**WHAT YOU ARE ASKED TO DO**
Among the records below, find the lines that contain "Mattress" and copy each of them.

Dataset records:
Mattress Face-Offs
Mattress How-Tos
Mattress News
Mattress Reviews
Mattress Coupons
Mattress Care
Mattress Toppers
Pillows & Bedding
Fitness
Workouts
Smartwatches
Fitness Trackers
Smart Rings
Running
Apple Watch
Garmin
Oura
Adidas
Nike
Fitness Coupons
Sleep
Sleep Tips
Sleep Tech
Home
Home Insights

**ANSWER TO THIS PROBLEM**
Mattress Face-Offs
Mattress How-Tos
Mattress News
Mattress Reviews
Mattress Coupons
Mattress Care
Mattress Toppers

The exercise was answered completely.